All games and matches must be played to the end, unless brought to an end by the pass of a double or a player running out of time, if the match is played using a game clock. A player with no contact can accept the loss of a single point, a gammon or backgammon, though. Except for this situation the players are not allowed to agree on the outcome of points, of a game or a match. All matches must be played to the appointed number of points. The first player to reach the official length of the match will be declared the winner of it, regardless of what has been deliberately or accidentally agreed among both players. Violation of this rule may result in disqualification of one or both players. In special cases the players involved may be temporarily barred from future tournaments.
4.6 Reporting of the results
The winner must report the results of the match to the tournament director immediately after the end of the match and bring back the borrowed equipment, such as dice set and clock. The tournament director verifies the result and announces it on the tournament board. If a faulty result has been announced it can be corrected as long as the correction is made within a reasonable time, and neither of the players has started a subsequent match in the tournament.
Both players must keep an ongoing record of the score of the match and announce to each other the score of the match before each game. Before the start of the Crawford game, the players must announce the fact that it is the Crawford game to each other. If the players agree to do so, it is permitted to use a scoreboard that shows the length of the match, the score, the status of Crawford and such. Scoreboards must be used if the tournament director demands it. The players may keep the score on individual scorecards when a scoreboard is in use. It is the duty of both players to double-check both score-sheets / score-board before start and after completion of each game. In case of non-resolvable dispute about the score, the score-sheet of the trailing player in the match will be valid. During a break, it is both players´resonsibility to mark down the score and the remaining time of both players.
If a dispute arises between two players, they must leave dice, checkers, doubling cube, scorecards and other things untouched, while calling for the tournament director to settle the dispute. If a game clock is in use, it must be stopped. If one of the players is also the tournament director, the dispute must be settled by another tournament director attached to the tournament. If no other tournament director is attached to the tournament, the dispute must be settled according to § 5.2.
The players can appeal the decision of the tournament director, but this must be done immediately, while reversal of the decision is still possible. The appeal must be immediately processed by a tournament committee. The tournament committee can reverse the decision of the tournament director by a simple majority. This rule exhausts the player's right to appeals.

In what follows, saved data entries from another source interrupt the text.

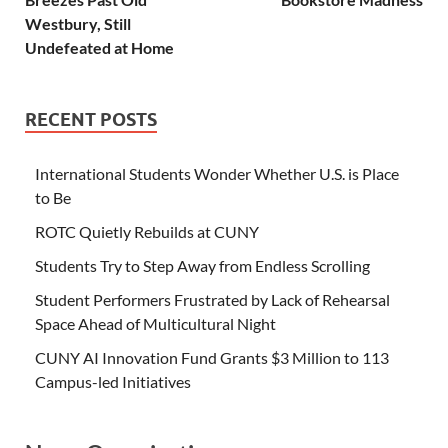
Westbury, Still
Undefeated at Home
RECENT POSTS
International Students Wonder Whether U.S. is Place
to Be
ROTC Quietly Rebuilds at CUNY
Students Try to Step Away from Endless Scrolling
Student Performers Frustrated by Lack of Rehearsal
Space Ahead of Multicultural Night
CUNY AI Innovation Fund Grants $3 Million to 113
Campus-led Initiatives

5.3 Non-compliance with the tournament rules
Non- compliance with the current tournament rules will put the party who failed to follow the rules at a disadvantage in the case of a dispute.
The tournament director as well as the tournament committee is obligated to collect relevant testimonies and statements. A player is always entitled to argue the facts and debate points concerning the rules. Spectators, except to report cheating, may testify only at the tournament director's request.
5.5 The player's reporting rights
A player can report the decision of the tournament committee to the WBA/EBGT board, according to established guidelines, in order for a principle ruling to be made and a precedent on the matter to be established. The WBA/EBGT board can impose sanctions by authority of the current tournament rules or other rules.
5.6 The reporting duties of the tournament director and the tournament committee
Any decision in a dispute must be reported to the WBA/EBGT board immediately after the completion of the tournament. The report must contain a description of the course of events and the reasons for the ruling.